Dans ce contexte, parler d’une alternative « éthique » ne signifie pas qu’un projet devient responsable par le seul fait d’être open source. L’éthique se mesure dans les choix effectués tout au long du développement : données mobilisées, documentation des limites, sécurité du produit, information des utilisateurs et mécanismes de recours lorsqu’un système cause un dommage.
Station F, un point de rencontre pour les jeunes pousses de l’IA
Station F occupe une place centrale dans ce programme. Installé à Paris, le campus est conçu pour accueillir et accompagner des startups à différentes étapes de leur développement. Son rôle ne se limite pas à fournir des bureaux : il met les entrepreneurs en relation avec des investisseurs, des experts, des grandes entreprises et des programmes d’incubation.
Selon Roxanne Varza, directrice de Station F, cette association entre Meta, Hugging Face et Scaleway traduit une volonté nette de participer à la création d’un écosystème de startups en intelligence artificielle reposant sur des principes éthiques. Pour le campus, le Programme de Startups IA vient compléter les initiatives déjà proposées aux entreprises innovantes.
La présence de l’incubateur de HEC ajoute une dimension de structuration entrepreneuriale. L’enjeu, pour les équipes sélectionnées, ne sera pas seulement de démontrer qu’un modèle fonctionne dans un environnement technique. Elles devront aussi identifier un besoin réel, construire un service susceptible d’être adopté, organiser leur développement et trouver un modèle économique.
Ce dernier point est particulièrement important dans l’IA générative. L’accès à un modèle ne suffit pas à créer une entreprise pérenne. Les startups doivent prouver qu’elles apportent une valeur spécifique, par exemple en adaptant une technologie à un métier, à une langue, à un secteur ou à une contrainte opérationnelle précise.
La puissance de calcul, nerf de la concurrence en IA
Le partenariat intervient aussi dans une période d’investissements massifs dans les infrastructures de calcul.
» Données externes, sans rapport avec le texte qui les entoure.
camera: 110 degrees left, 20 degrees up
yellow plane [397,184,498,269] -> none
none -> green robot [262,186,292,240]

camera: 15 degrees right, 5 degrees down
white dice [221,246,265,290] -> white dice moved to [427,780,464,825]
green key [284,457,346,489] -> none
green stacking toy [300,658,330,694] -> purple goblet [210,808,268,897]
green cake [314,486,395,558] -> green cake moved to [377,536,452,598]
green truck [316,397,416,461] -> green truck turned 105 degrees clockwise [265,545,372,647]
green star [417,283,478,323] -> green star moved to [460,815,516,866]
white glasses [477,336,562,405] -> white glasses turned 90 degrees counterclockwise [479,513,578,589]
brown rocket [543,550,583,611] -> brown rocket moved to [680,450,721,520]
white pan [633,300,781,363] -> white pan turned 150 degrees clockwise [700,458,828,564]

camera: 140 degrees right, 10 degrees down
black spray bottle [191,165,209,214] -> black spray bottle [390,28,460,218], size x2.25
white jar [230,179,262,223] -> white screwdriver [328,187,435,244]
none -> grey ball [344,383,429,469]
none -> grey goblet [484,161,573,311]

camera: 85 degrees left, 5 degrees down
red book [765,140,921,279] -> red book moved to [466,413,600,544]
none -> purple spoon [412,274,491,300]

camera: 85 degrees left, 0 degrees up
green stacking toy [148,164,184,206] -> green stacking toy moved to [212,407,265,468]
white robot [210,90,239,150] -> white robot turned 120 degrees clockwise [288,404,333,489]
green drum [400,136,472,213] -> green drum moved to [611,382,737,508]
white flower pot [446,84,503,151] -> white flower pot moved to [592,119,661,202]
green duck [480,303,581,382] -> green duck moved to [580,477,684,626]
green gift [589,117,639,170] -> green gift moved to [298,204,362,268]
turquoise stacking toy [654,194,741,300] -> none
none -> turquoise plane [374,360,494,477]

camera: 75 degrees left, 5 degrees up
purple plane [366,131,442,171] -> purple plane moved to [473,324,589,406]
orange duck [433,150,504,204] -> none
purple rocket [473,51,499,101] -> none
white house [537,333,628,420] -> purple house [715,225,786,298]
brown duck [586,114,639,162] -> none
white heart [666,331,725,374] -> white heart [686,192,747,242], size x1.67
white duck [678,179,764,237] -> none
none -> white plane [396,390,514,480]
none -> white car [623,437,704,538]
Iliad a récemment acquis un superordinateur auprès de Nvidia afin d’équiper sa filiale Scaleway avec une puissance de calcul présentée comme sans précédent en Europe. Dans le même mouvement, Iliad et ses partenaires ont annoncé un budget de plus de 100 millions d’euros pour créer à Paris un laboratoire de recherche d’excellence en intelligence artificielle.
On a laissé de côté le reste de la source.